▸ **TO-DO ITEM**: Beginning with the line below that contains "focal_35mm: 42" and ending with the line that contains "focal_mm: 3", retype every line exactly. Pictures are not copied.

(Intrinsic camera parameters)
····················

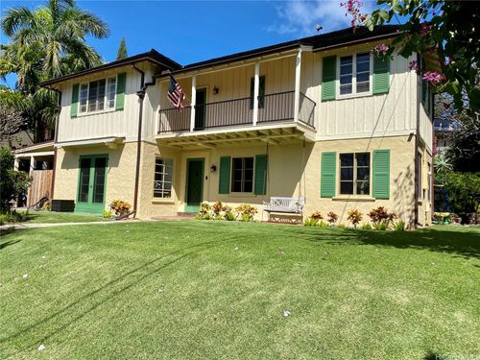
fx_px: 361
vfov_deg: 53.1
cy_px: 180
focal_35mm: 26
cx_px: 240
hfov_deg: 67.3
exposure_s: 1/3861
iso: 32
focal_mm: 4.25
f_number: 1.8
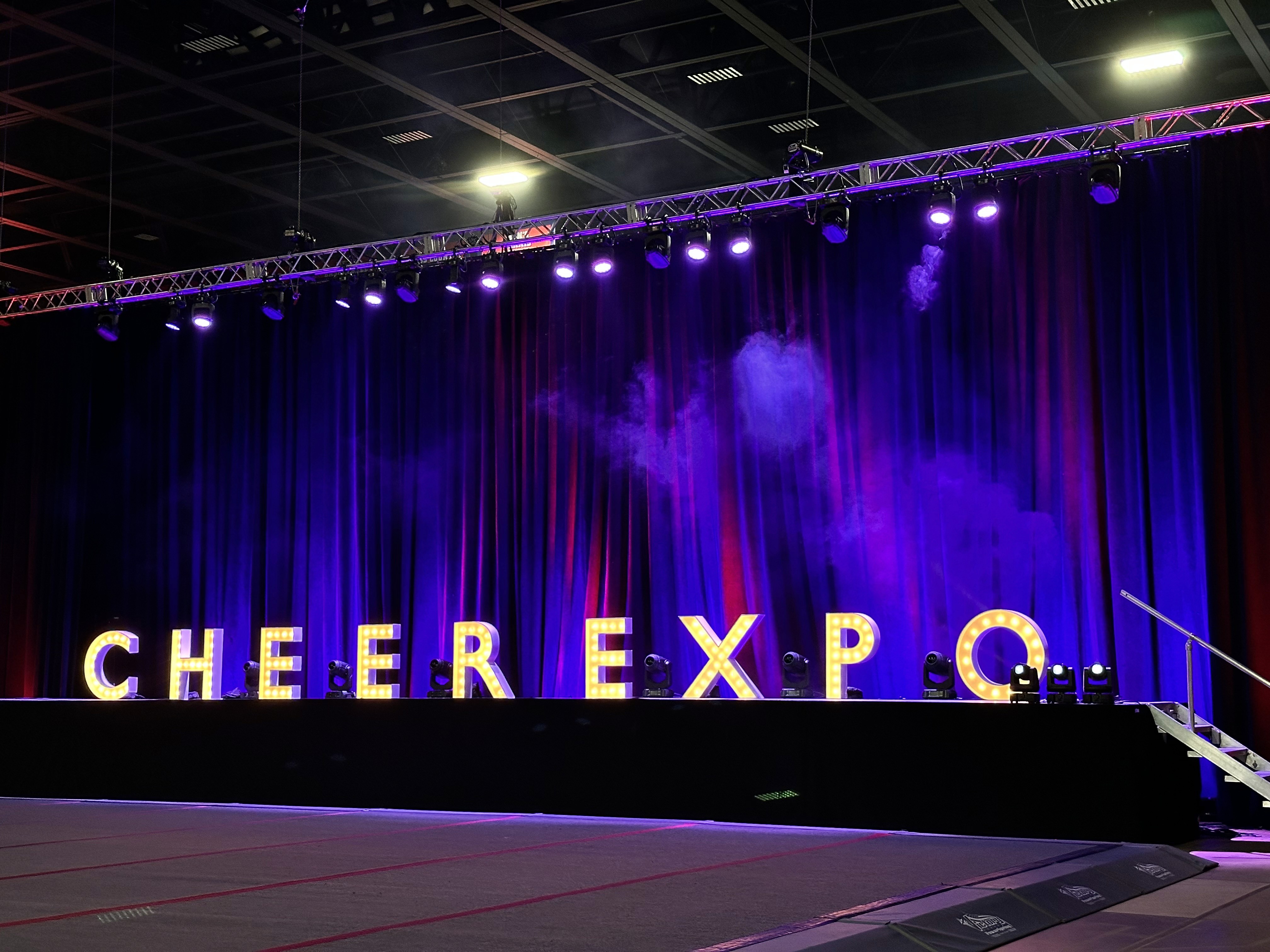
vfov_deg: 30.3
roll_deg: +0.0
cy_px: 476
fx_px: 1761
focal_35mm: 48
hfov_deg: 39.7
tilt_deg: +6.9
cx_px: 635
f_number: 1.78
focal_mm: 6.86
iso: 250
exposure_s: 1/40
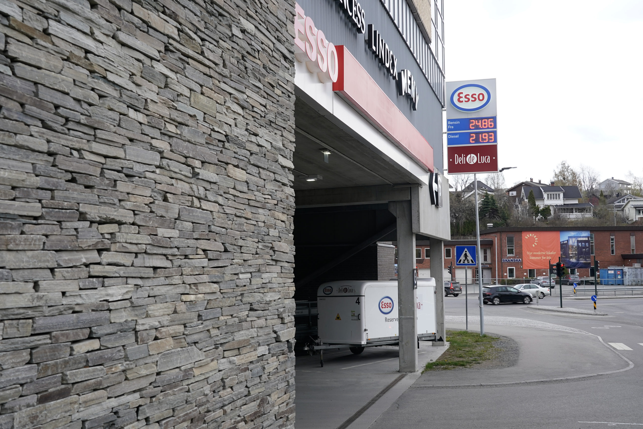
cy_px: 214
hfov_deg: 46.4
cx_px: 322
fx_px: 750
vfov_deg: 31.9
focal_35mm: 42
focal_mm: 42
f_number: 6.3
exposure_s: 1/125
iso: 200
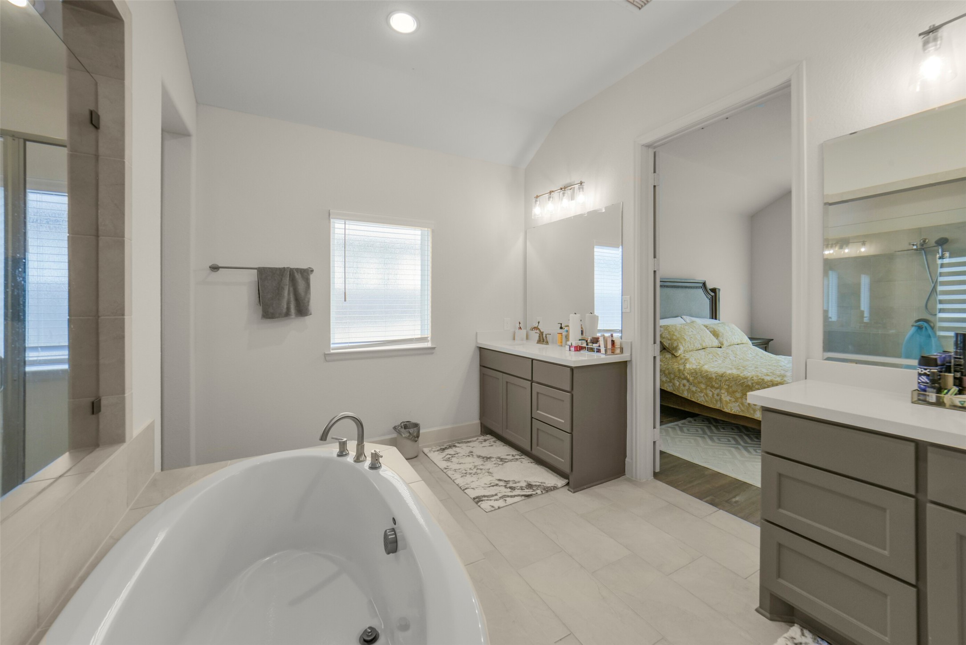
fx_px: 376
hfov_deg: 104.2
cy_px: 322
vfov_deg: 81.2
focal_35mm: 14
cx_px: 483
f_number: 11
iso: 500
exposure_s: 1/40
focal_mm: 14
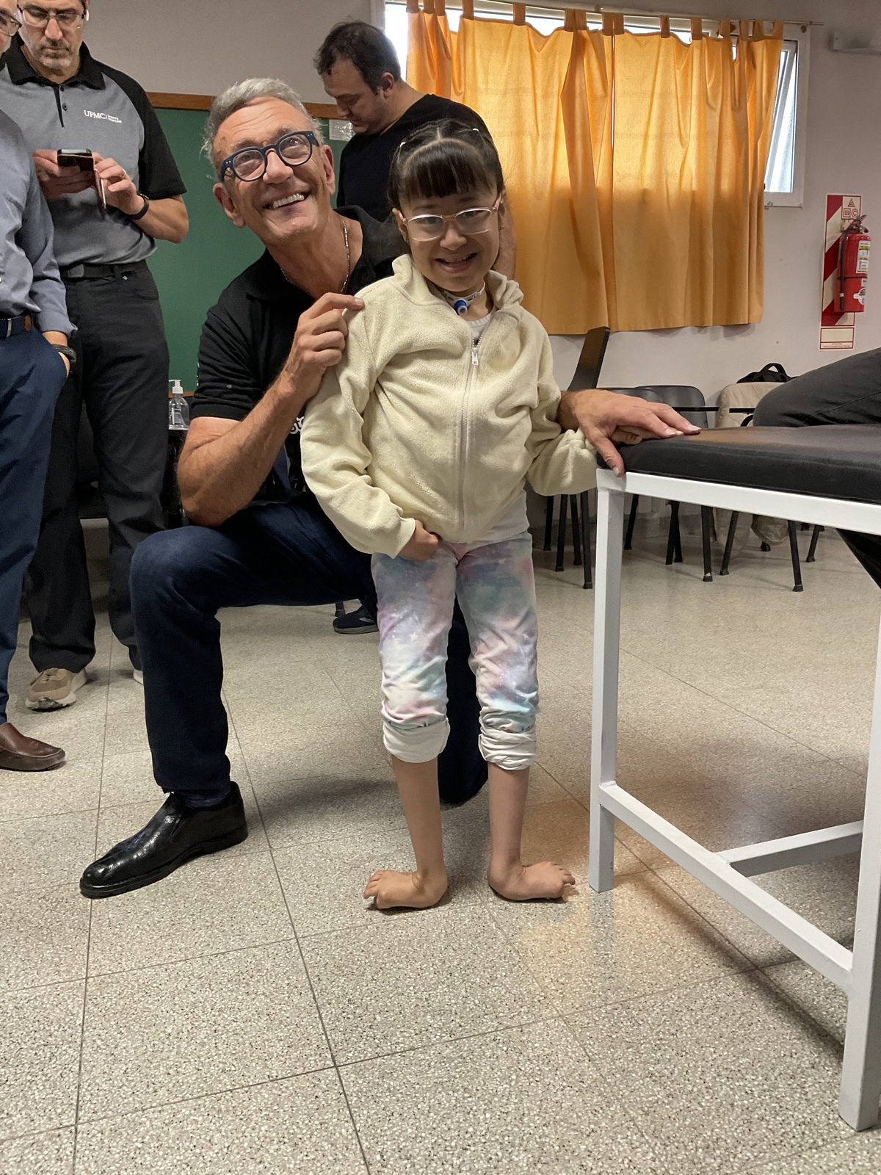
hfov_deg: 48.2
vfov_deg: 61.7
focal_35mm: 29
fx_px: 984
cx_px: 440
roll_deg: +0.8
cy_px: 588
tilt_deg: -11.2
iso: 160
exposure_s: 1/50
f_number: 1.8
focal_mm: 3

····················

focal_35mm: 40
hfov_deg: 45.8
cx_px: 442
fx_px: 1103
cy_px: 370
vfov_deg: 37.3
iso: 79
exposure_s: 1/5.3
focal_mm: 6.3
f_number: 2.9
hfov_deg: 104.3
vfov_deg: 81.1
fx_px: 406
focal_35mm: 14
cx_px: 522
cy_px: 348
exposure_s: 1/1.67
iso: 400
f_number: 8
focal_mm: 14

····················

▸ **OUTPUT FOR THIS TASK**:
focal_35mm: 42
focal_mm: 42
f_number: 6.3
exposure_s: 1/125
iso: 200
fx_px: 376
hfov_deg: 104.2
cy_px: 322
vfov_deg: 81.2
focal_35mm: 14
cx_px: 483
f_number: 11
iso: 500
exposure_s: 1/40
focal_mm: 14
hfov_deg: 48.2
vfov_deg: 61.7
focal_35mm: 29
fx_px: 984
cx_px: 440
roll_deg: +0.8
cy_px: 588
tilt_deg: -11.2
iso: 160
exposure_s: 1/50
f_number: 1.8
focal_mm: 3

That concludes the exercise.